READING TEXT:
━━━━━━━━━━━━━━━━━━━━━━━━━━━━━━

# Analogy between history of classical and popular music



## ZJovicic (Feb 26, 2017)

Here you can find some analogies in history of two "musics": what do you think?


----------



## Fabulin (Jun 10, 2019)

whola lotta other stuff


----------



## violadude (May 2, 2011)

The stuff at the bottom about the peak of each music group is up for debate...for me things go uphill for classical after 1900 (not that they were that far down hill before) and probably the same for the popular music too. I really value the diversity of sound in popular music genres today.


----------



## BachIsBest (Feb 17, 2018)

To be honest, it seems like someone just placed some stuff in rows together. Ragtime and Renaissance similarities (other than that they both start with an 'r')? Plus I'm not sure the maker of this chart really understands what popular music is and its origins. Hardly anyone would consider jazz pop music nor was anyone making pop music in the 1870s. Popular music had it's origins in the inter-war period when gramophones were first widely available and was essentially a professionalisation and commercialisation of folk music. However, it didn't really take off to the modernly recognisable form until the post-war era. 

I could probably make a chart comparing classical music and the history of suicide rates and it would have about as much meaning as this one.


----------



## hammeredklavier (Feb 18, 2018)

Coincidentally, just hours before I saw this post, I was thinking about "people who like to discuss non-classical music vs classical music" at TC, and I thought about you.


----------



## Minneapple (Jan 14, 2020)

━━━━━━━━━━━━━━━━━━━━━━━━━━━━━━

INFORMATION:

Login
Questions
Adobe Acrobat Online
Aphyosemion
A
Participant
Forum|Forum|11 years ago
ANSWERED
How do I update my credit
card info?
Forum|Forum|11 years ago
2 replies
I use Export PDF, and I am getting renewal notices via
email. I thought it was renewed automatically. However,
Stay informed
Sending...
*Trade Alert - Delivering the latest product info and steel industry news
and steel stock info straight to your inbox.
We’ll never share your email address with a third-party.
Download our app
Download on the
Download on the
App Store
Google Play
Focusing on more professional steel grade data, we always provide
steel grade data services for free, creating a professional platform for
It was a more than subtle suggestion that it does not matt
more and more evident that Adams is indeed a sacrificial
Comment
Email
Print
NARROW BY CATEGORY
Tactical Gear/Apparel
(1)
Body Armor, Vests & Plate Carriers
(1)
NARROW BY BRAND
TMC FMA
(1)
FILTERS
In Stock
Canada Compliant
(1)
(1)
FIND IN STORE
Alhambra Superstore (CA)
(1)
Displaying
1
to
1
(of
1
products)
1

━━━━━━━━━━━━━━━━━━━━━━━━━━━━━━

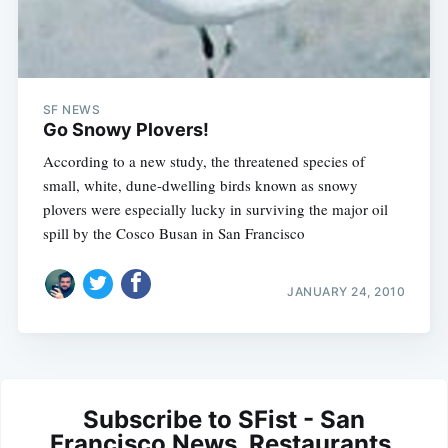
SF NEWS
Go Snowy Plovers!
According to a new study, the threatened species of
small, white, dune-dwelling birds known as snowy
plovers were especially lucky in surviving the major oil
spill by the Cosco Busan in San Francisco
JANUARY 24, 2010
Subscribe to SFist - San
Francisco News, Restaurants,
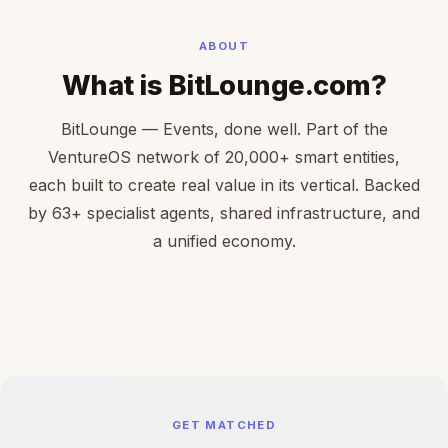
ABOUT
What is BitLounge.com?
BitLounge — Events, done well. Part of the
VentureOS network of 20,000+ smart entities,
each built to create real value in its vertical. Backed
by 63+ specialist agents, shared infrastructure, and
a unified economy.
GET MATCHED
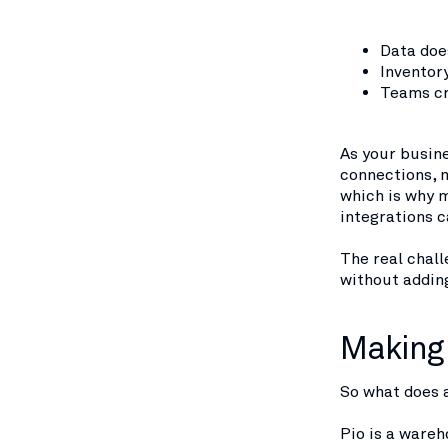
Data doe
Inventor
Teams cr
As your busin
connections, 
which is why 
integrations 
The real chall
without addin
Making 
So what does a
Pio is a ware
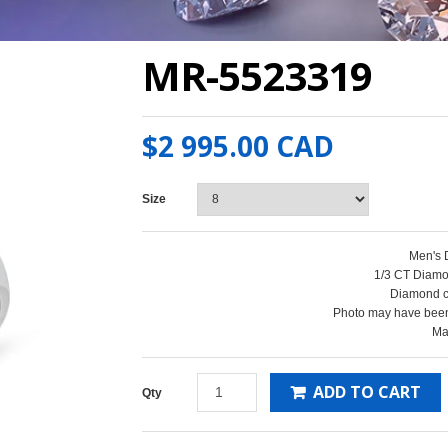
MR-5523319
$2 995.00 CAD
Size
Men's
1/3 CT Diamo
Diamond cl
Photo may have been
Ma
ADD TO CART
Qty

━━━━━━━━━━━━━━━━━━━━━━━━━━━━━━

WHAT YOU WILL DO:
- A) In the forum thread on classical and popular music, when did popular music have its origins according to BachIsBest?
- B) Pick up the forum thread on classical and popular music from the point where it ends.

OUTPUTS FOR THE TASKS:
- A) In the inter-war period, when gramophones were first widely available.

- B)
There's overlap in that jazz became free from its blues and songbook-big band origins during the 1950s while rock did the same in the post english invasion and motown era of the late 1960s. Classical saw this with the onset of modernism (Stravinsky, Debussy, Schoenberg) during the 1908-1920 period. But a lot of this creats false analogies.


----------



## MarkW (Feb 16, 2015)

There are analogies between various musics, and the other arts, and science, and the general cultural zeitgeist at any particular time period in history, but not between disparate times -- except as OCD pattern finders see them (like similarities between the American, French, and Russian Revolutions). Unless there's something interesting or useful you can get from these supposed concordances, eating potato chips is just as satisfying.


----------



## millionrainbows (Jun 23, 2012)

As we can see, at "hip hop and rap" and "modernism and beyond," everything went down the toilet at the same time. :lol:


----------



## mark6144 (Apr 6, 2019)

Is this supposed to show some kind of similarity between the ways classical and pop music evolved? I don't get it, and think it will take more explanation than just the chart.


----------



## norman bates (Aug 18, 2010)

Minneapple said:


> There's overlap in that *jazz became free from its blues *and songbook-big band origins during the 1950s.


blues was still massively influential on jazz in the fifties and sixties. Just think of the whole hard bop movement (and not just that).


----------



## SONNET CLV (May 31, 2014)

Every time I hear "In a Gadda-da-Vida" by Iron Butterfly I'm convinced it is classical music. So, I remain confused.


----------



## millionrainbows (Jun 23, 2012)

Minneapple said:


> There's overlap in that jazz became free from its blues and songbook-big band origins during the 1950s


Jazz became free from its blues and songbook-big band origins, so it could become TV theme songs. :lol:


----------



## millionrainbows (Jun 23, 2012)

SONNET CLV said:


> Every time I hear "In a Gadda-da-Vida" by Iron Butterfly I'm convinced it is classical music. So, I remain confused.


I agree, but I also wonder: is it religious music?


----------



## Enthusiast (Mar 5, 2016)

ZJovicic said:


> Here you can find some analogies in history of two "musics": what do you think?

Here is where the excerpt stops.